Skin biopsy specimen obtained adjacent to ulcer (hematoxylin-eosin for both panels). A, Dense, pink, confluent band of necrosis involving the upper epidermis shows focal full-thickness epidermal necrosis at the edge of the specimen. Numerous dilated thin-walled vessels are seen within the superficial dermis. Marked sclerosis of the collagen bundles involves the middle and deep dermis, with complete loss of adnexal structures (original magnification ×40). B, At higher magnification, the same specimen shows markedly pale keratinocytes with pyknotic nuclei. Squamatization of the basal layer keratinocytes are seen with a thickened basement membrane zone. Necrosis and/or liquefaction of the collagen bundles of the papillary dermis are associated with deposition of thin, reticulated strands of fibrin. Sclerosis of the collagen bundles is seen in the superficial dermis (original magnification ×100).
A subsequent medical history revealed 12 interventional cardiac procedures, including cardiac catheterizations and percutaneous coronary interventions, several of prolonged duration. A focused review of medical records revealed that the patient underwent an estimated 2393.5 rad (23.935 Gy) of total fluoroscopy exposure (5 rad [0.05 Gy]/min) and an unknown cineradiography exposure in an 8-year time frame. This is well beyond the 1000-rad (10-Gy) cumulative threshold for FICRD. The longest procedure was a complicated 168.6-minute percutaneous transluminal coronary angioplasty (estimated dose, 5 rad [0.05 Gy]/min or 843 rad [8.43 Gy]) that occurred 4 years prior to presentation. This investigation, revealing cumulative doses of greater than 1000 rad (10 Gy), combined with the clinical characteristics (eg, site and appearance of lesion) and histopathologic features of FICRD confirmed the diagnosis. A surgical consultation was obtained for excision of the diseased tissue followed by musculoskeletal skin flap coverage.

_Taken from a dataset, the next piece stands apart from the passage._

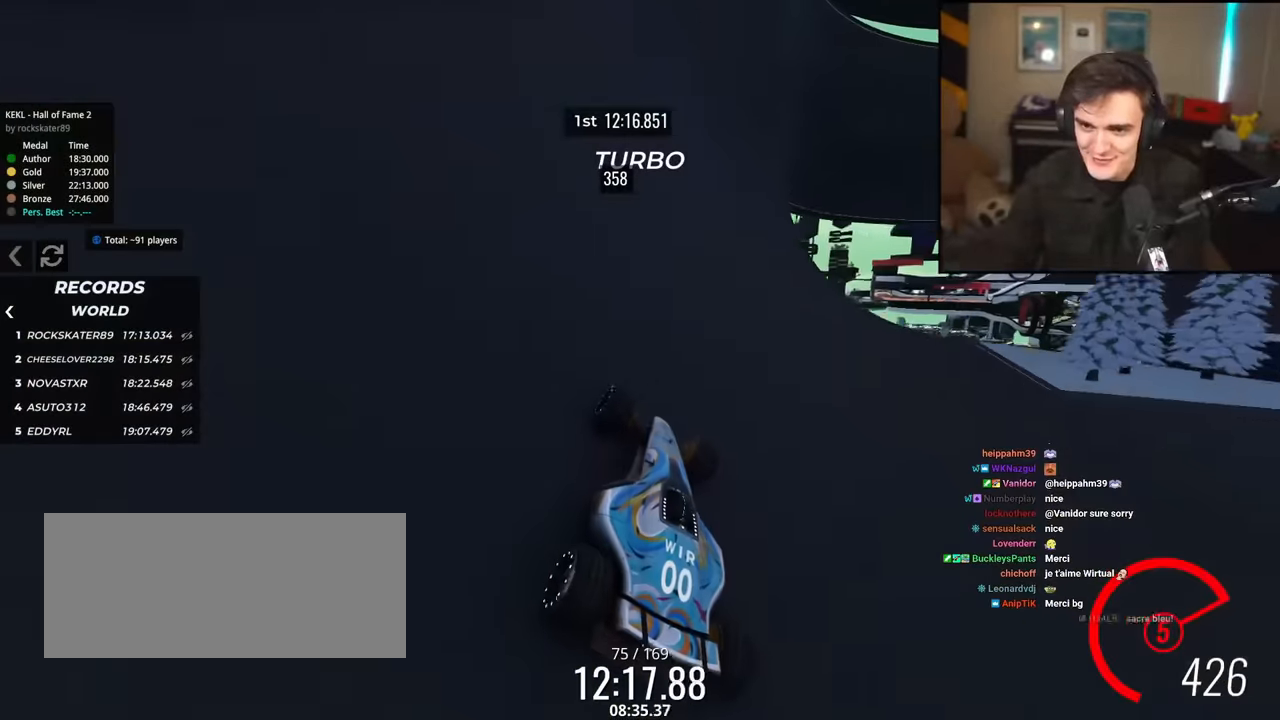
{"keys": ["up"], "events": [[50, "right", "up"], [367, "right", "down"], [468, "right", "up"]]}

The diagnosis of FICRD should be considered in any patient with a spontaneous ulceration involving the upper back or axilla. However, without clear evidence of radiation exposure, FICRD is often misdiagnosed.5 Complicating the diagnosis is the insidious and variable onset of symptoms ranging from erythema to dermal necrosis.2 Diagnosing FICRD is established by correlating a patient history of a fluoroscopy-guided procedure to a skin lesion with the appropriate cutaneous characteristics located at the entrance site of ionizing radiation for that particular procedure.1 Thus, awareness of these locations is crucial. The most common sites of skin injury associated with these procedures include the right scapular or subscapular area, left scapular or subscapular area, right lateral trunk below the axilla, midback, and the right anterolateral chest.1
Fluoroscopic radiation skin injury can be distinguished as either chronic, acute, or subacute. Acute radiation injury is characterized by erythema with vesiculation, erosion, and pain persisting up to 9 weeks following presentation, has a threshold dose of 200 to 800 rad (2-8 Gy), and a time of onset days after exposure. Chronic radiation injury has a longer time of onset (months to years), a cumulative dose threshold of 1000 rad (10 Gy), and is represented clinically as permanent erythema, dermal atrophy, and ulceration. The Table lists threshold doses and skin manifestations. While an episode of acute radiation injury increases the risk of developing chronic skin changes, FICRD is not always preceded by acute manifestations. Subacute radiation injury is a mixture of these clinical signs, and the diagnosis is based on the key histopathologic feature: lichenoid tissue reaction.6
To our knowledge, 42 cases of fluoroscopic-induced radiation skin injury have been reported in the dermatology literature. Of these 42 cases, 31 were defined as chronic radiation dermatitis (FICRD),2,5- 14 3 were subacute (1 of which developed into chronic disease),6,15 and 9 were acute dermatitis.16- 18 There are a number of fluoroscopic procedures implicated as causative mechanisms for radiation injury. The vast majority of these are percutaneous coronary interventions and/or coronary angiography (30 cases). There were 2 cases of radiation injury after radiofrequency catheter ablation,16 4 following transjugular intrahepatic portosystemic shunt placement,12 and 6 cases related to neurovascular embolization.18
While conventional radiation therapy uses fractionated beam energies designed to spare the skin, fluoroscopic procedures have no skin-sparing qualities, and doses can be delivered in a single fraction.5 During a typical fluoroscopic procedure, the skin radiation dose is between 2 and 5 rad/min (0.02 and 0.05 Gy/min). However, doses as high as 5 rad/min (0.5 Gy/min) have been documented.19 As in the present case, most of the reported cases of FICRD are due to cardiac procedures. As summarized in the Table, our patient underwent 12 such procedures. Cardiac catheterizations generally expose patients to an average dose of 250 rad (2.5 Gy). Percutaneous transluminal coronary angioplasty procedures are particularly dangerous (average dose, 640 rad [6.4 Gy]) because radiation is focused only on those vessels with stenosis.7 While these represent standard exposure estimates, interventional procedures are highly variable. The machinery used, the particular facility, and most importantly the proficiency of the person performing the procedure (a 6-fold variance) all play a role in determining the dose of radiation for a given procedure.5 Finally, patients requiring cardiac catheterizations and percutaneous transluminal coronary angioplasty procedures often undergo multiple exposures, easily putting them at risk for exposure to the cumulative threshold dose required for FICRD (1000 rad [10 Gy]).2 While certain changes have been made to limit skin exposure during fluoroscopy, radiation exposure during fluoroscopic procedures remains a risk to patients.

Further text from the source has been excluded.